Sunday, January 23, 2011

Training Shelter Dogs: Creating Cuddly Dogs

Many people are more likely to be drawn to the dogs that are insisting on social contact rather than the dogs doing their own thing or actively avoiding contact. We like to interact with dogs by petting them and having the dogs be near us.

Unfortunately, a lot of the dogs at our shelter were under-socialized as puppies. And so while most are comfortable with all the regular volunteers, the dogs don't actively seek out social contact even if they do recognize people as having great things. We need to get the shy dogs to enjoy being touched by the people they know well and then start to introduce new people as well.

If we had more volunteers or a stream of people coming to visit the dogs, I would start introducing other people being present or tossing treats now. But... winter. And no real indoor training space. We are working the dogs in their kennels, in outdoor play yards (brrr) or in the 3x5ish entry area.

I know I've seen several videos of this sort of thing... this is the only one I could find this morning.

To go to a very short summary: Small pet. Mark for still dog or dog moving into the hand. Feed. Repeat. Extending the duration or amount of petting when we need to increase criteria. If we are getting moving away, we go to a smaller amount of touching.
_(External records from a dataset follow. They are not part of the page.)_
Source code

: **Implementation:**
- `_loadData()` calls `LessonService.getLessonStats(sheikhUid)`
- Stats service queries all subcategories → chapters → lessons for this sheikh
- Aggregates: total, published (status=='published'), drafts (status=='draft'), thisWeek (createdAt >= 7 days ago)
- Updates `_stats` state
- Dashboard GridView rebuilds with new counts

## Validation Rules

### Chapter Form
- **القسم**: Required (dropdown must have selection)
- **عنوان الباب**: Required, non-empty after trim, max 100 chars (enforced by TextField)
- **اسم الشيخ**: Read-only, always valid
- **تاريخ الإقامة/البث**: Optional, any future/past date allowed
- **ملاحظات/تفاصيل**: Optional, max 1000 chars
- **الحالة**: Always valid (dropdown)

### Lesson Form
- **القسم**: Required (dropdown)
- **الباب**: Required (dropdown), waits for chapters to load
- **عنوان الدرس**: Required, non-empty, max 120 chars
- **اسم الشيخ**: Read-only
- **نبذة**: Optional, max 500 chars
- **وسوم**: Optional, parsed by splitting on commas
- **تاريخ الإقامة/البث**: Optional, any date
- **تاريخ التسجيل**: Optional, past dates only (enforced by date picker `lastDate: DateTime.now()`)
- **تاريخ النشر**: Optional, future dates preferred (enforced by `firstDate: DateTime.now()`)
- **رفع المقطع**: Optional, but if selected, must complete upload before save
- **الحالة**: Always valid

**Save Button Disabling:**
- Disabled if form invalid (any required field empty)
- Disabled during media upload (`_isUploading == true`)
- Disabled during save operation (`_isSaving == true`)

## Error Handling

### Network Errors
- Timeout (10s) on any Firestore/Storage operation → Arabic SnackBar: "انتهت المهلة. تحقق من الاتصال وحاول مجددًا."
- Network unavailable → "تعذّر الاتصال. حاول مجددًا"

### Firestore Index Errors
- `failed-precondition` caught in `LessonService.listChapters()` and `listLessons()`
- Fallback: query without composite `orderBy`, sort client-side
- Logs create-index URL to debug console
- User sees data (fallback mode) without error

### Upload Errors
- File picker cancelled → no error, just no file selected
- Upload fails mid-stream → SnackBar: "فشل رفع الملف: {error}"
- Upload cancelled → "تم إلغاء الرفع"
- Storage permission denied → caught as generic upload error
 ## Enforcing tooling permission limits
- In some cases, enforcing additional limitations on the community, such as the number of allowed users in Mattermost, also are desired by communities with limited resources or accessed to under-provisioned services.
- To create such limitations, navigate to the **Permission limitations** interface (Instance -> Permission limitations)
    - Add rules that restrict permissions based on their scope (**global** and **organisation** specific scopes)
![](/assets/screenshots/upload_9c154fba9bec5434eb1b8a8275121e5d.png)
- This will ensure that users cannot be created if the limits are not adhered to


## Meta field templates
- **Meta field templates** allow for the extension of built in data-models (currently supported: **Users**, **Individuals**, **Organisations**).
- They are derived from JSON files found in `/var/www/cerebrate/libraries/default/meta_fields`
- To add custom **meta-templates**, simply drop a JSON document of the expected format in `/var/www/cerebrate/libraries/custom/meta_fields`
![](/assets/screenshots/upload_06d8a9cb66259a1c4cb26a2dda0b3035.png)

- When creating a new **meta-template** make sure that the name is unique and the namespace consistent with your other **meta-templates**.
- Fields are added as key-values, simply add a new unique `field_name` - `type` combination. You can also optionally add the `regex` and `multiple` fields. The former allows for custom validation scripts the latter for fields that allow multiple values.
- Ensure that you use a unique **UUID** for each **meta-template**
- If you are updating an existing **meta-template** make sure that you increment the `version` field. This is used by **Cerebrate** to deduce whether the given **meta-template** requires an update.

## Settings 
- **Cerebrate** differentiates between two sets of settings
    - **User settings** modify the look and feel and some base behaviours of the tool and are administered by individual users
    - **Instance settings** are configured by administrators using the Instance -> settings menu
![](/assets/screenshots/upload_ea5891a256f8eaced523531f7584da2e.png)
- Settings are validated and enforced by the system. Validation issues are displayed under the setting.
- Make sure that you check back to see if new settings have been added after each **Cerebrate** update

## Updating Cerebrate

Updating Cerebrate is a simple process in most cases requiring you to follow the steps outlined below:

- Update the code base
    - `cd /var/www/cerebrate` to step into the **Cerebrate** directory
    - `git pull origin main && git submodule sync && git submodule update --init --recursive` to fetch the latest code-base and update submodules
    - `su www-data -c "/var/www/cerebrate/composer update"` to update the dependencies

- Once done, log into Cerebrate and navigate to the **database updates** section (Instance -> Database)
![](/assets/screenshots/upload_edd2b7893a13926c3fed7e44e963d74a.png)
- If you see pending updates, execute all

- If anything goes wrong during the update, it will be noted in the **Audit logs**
For about six months I've been working on this regularly with Griffin and he's now seeking out petting in various circumstances. Often when he's bored or really wanting to do something ( class!). He will come over and press himself against me and I do reinforce it with petting... it was a trained behavior and didn't start being offered until it had been trained.

1 comment:

Kristine said...

It's so great Griffin is now seeking out affection. Sadly, it is obviously not a thing that comes naturally to all dogs. Which probably prevents many from being adopted. Thanks for taking the time to work with these dogs as best you can.